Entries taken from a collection
---

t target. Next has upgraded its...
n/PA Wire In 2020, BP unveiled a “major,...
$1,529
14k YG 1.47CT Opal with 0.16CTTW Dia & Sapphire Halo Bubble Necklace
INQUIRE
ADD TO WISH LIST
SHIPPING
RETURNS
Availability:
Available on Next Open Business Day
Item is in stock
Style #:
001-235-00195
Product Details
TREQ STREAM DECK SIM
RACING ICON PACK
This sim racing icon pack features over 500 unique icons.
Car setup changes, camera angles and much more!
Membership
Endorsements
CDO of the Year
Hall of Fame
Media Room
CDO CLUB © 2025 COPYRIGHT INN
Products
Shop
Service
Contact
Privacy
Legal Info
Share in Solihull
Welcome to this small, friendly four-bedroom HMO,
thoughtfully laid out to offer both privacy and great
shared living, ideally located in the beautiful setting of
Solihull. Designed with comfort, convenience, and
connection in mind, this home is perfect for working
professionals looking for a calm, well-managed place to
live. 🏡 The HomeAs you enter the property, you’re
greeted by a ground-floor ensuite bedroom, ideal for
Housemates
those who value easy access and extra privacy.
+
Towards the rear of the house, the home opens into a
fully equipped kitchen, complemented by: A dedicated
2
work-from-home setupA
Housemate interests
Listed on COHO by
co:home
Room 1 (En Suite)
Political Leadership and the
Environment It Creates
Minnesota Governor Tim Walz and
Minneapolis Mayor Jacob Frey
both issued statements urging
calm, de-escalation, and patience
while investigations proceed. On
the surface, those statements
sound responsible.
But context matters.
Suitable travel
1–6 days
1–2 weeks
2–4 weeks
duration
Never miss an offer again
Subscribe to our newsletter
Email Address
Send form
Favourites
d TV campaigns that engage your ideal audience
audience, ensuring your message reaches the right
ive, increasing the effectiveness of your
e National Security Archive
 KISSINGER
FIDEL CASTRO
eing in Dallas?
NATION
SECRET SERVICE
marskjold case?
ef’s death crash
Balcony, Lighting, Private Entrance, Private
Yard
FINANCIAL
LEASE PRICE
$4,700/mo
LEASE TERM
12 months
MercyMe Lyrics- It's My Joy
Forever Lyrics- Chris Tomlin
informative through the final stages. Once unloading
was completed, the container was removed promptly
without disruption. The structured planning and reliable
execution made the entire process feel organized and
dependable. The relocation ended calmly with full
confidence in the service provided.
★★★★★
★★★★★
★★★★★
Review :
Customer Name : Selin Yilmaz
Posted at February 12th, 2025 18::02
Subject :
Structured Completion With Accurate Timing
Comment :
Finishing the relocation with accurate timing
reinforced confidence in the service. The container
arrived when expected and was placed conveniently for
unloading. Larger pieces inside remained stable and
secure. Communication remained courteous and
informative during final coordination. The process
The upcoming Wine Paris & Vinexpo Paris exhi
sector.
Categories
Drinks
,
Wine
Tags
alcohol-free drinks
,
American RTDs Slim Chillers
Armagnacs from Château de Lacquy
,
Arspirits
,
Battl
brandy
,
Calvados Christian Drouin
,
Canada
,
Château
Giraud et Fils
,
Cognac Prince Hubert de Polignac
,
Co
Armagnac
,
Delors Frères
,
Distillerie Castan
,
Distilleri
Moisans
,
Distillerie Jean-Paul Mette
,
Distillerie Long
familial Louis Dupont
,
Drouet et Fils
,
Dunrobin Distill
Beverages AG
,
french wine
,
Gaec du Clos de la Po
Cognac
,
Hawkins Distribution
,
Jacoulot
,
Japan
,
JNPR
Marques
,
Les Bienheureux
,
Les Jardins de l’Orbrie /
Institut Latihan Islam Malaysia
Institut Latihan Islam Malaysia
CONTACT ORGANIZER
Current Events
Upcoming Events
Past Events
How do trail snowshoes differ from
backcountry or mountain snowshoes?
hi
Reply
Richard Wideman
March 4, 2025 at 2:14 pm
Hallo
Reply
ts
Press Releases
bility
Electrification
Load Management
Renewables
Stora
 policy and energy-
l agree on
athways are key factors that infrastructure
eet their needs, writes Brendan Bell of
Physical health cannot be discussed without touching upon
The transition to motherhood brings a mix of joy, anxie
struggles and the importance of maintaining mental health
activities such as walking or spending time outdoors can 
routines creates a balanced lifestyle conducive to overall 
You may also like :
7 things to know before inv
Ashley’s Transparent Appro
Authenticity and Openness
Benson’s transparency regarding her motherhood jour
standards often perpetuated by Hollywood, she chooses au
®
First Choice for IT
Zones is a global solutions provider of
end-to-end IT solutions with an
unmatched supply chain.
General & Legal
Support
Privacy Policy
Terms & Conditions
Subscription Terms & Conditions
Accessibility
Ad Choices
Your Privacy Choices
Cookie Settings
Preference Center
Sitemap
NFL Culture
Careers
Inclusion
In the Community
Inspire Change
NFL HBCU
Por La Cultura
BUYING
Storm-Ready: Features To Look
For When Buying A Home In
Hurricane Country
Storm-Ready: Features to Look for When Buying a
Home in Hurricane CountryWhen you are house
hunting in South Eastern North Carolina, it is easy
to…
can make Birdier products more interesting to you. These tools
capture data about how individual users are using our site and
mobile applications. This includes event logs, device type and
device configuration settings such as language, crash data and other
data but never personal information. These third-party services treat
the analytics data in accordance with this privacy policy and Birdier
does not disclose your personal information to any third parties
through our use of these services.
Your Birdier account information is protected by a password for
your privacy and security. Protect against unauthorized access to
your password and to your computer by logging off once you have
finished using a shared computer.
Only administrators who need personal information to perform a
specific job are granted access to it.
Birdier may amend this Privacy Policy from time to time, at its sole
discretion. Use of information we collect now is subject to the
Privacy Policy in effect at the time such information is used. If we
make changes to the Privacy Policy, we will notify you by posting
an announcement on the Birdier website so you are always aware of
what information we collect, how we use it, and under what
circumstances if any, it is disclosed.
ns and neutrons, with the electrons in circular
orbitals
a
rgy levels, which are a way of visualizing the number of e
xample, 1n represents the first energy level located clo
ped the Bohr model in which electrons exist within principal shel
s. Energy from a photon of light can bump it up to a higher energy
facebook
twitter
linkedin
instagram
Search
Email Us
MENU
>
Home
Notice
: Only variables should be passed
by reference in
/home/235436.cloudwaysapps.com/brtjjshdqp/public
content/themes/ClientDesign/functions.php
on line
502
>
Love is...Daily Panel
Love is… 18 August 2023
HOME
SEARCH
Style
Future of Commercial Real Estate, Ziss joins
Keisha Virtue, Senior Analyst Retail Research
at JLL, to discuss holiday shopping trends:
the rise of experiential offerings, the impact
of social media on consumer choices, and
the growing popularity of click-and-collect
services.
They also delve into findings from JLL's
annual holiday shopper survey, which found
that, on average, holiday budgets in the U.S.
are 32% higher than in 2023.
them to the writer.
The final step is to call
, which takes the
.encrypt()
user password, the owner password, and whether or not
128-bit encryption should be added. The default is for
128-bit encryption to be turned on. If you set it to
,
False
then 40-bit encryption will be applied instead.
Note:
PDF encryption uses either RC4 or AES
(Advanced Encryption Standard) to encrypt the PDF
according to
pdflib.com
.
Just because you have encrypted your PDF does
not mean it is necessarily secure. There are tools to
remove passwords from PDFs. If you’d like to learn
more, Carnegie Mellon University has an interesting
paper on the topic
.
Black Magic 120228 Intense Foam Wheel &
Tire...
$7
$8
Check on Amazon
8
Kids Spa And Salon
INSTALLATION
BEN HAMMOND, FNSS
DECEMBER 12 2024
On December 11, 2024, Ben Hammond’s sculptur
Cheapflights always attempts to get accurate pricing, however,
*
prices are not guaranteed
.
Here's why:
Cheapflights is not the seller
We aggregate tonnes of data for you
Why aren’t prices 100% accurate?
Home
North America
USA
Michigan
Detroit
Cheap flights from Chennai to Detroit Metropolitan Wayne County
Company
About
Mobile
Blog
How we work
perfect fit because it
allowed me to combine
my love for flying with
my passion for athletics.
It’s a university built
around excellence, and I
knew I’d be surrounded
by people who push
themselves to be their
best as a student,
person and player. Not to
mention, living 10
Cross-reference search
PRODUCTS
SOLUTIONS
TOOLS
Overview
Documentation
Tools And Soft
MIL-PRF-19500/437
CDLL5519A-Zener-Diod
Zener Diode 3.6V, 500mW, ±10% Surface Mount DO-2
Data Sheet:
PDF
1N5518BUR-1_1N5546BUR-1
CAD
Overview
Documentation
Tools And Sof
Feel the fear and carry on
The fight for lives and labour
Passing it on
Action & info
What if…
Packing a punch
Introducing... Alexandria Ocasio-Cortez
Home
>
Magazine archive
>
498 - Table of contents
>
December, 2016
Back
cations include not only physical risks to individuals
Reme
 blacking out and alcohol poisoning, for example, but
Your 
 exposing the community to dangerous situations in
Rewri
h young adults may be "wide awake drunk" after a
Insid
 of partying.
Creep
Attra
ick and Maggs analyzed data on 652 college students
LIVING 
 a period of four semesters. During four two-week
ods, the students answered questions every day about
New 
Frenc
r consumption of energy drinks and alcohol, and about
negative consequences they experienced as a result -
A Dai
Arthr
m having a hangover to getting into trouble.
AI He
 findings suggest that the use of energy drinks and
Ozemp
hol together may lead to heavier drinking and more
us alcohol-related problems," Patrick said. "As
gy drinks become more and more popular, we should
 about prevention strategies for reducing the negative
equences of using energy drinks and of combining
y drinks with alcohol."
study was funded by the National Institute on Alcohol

---

→ **WHAT YOU ARE ASKED TO DO**
Write out the records from the start down through the line containing "work-from-home setupA", swapping "Solihull" for "Coventry" and leaving everything else as it stands.

→ **OUTPUT FOR THIS EXERCISE**
t target. Next has upgraded its...
n/PA Wire In 2020, BP unveiled a “major,...
$1,529
14k YG 1.47CT Opal with 0.16CTTW Dia & Sapphire Halo Bubble Necklace
INQUIRE
ADD TO WISH LIST
SHIPPING
RETURNS
Availability:
Available on Next Open Business Day
Item is in stock
Style #:
001-235-00195
Product Details
TREQ STREAM DECK SIM
RACING ICON PACK
This sim racing icon pack features over 500 unique icons.
Car setup changes, camera angles and much more!
Membership
Endorsements
CDO of the Year
Hall of Fame
Media Room
CDO CLUB © 2025 COPYRIGHT INN
Products
Shop
Service
Contact
Privacy
Legal Info
Share in Coventry
Welcome to this small, friendly four-bedroom HMO,
thoughtfully laid out to offer both privacy and great
shared living, ideally located in the beautiful setting of
Coventry. Designed with comfort, convenience, and
connection in mind, this home is perfect for working
professionals looking for a calm, well-managed place to
live. 🏡 The HomeAs you enter the property, you’re
greeted by a ground-floor ensuite bedroom, ideal for
Housemates
those who value easy access and extra privacy.
+
Towards the rear of the house, the home opens into a
fully equipped kitchen, complemented by: A dedicated
2
work-from-home setupA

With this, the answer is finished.